Does that mean you’re going to get your car? Not yet—there still may be other difficulties. In Cobaugh v. Klick-Lewis, 561 A.2d 1248, 385 Pa. Super. 587 (1989), the dealer who had offered the prize said it was all a mistake. The sign that said a car would be awarded to the golfer who hit a hole-in-one off a particular tee was for a tournament played two days earlier, and it was supposed to have been taken down before Mr. Cobaugh hit the links. The court did not accept this argument. A person reading the sign would reasonably understand that he or she could win the car by shooting a hole-in-one. The Cobaugh case is also interesting for the colloquy between members of the court as to whether a hole-in-one is a matter of chance, or a matter of skill. By a vote of two to one, the Pennsylvania Superior Court held that it is a matter of skill.

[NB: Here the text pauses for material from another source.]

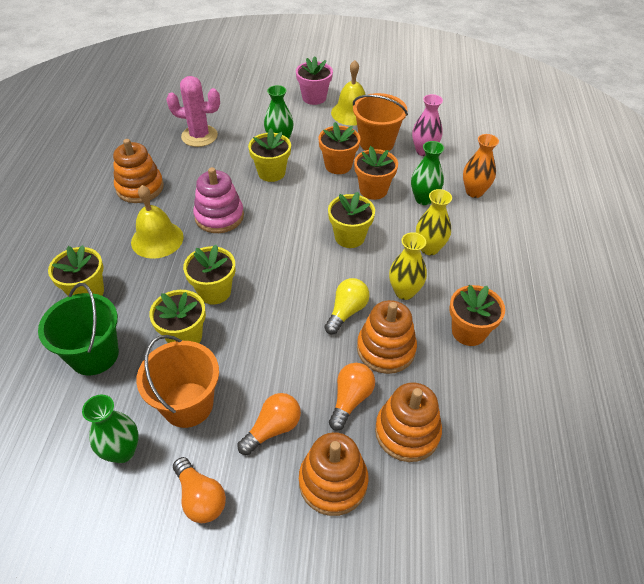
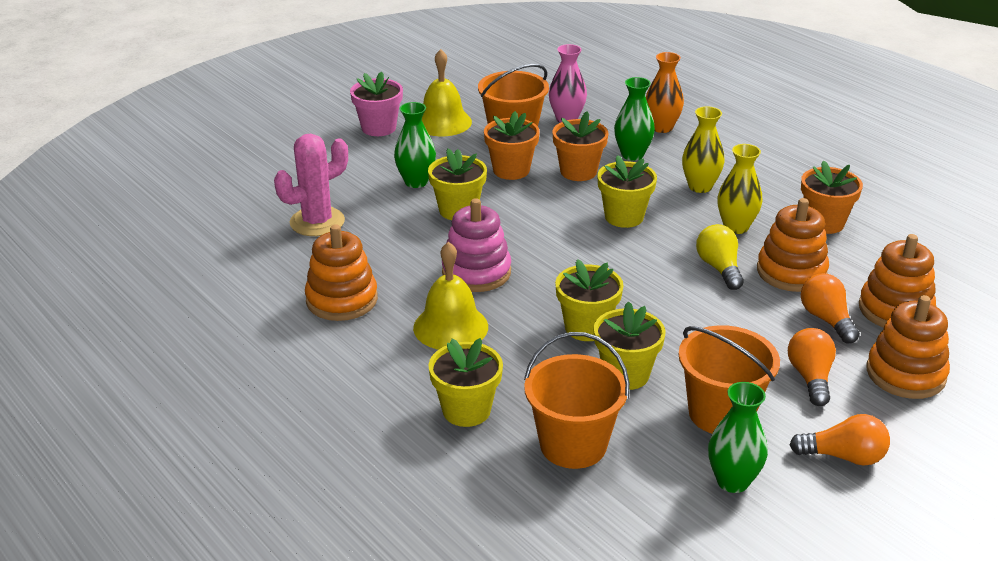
camera: 45 degrees left, 15 degrees down
green bucket [38,283,119,375] -> orange bucket [524,332,630,469]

In Harms v. Northland Ford Dealers, 1999 S.D. 143, 602 N.W.2d 58 (1999), Ms. Harms thought she won the new Ford Explorer that was being offered to the first golfer to hit a hole-in-one on the eighth tee. When she went to claim her prize, she learned that she was ineligible. Her hole-in-one was shot from the amateur women’s tee box, but the prize would be awarded only for a hole-in-one shot from the amateur men’s tee box. This rule was not announced before the tournament. The court held that the unannounced condition would not deny Ms. Harms her prize, and found that Northland was in breach of contract for failing to award the car as promised.
If you’ve complied with all of the requirements, and there are no hidden conditions, your golfing prowess has just secured you a new car. But be sure you know who sponsored the prize, and why. In United States v. Krilich, 159 F.3d 1020 (7th Cir. 1998), the prize was a choice between a 1931 Cadillac, or $40,000 cash. The “prize” was actually a cover for a bribe to the mayor of a city. The mayor and a developer agreed that the developer would palm a golf ball to make it look like the mayor’s son had hit a hole-in-one. If the scheme had worked, the cost of the mayor’s bribe would have been passed on to the insurer indemnifying the tournament sponsor against the cost of the prize (“Hole-in-one insurance” is technically known as “prize indemnity insurance”). Krilich was sentenced to sixty-four months in prison for conspiracy to violate the Racketeer Influenced and Corrupt Organizations statute (18 U.S.C. § 1014) and for fraud (On appeal after remand, the District Court was ordered to impose a sentence in the range of 135 to 168 months. United States v. Krilich, 257 F.3d 689 (7th Cir. 2001)). It’s a lesson worth keeping in mind on the links.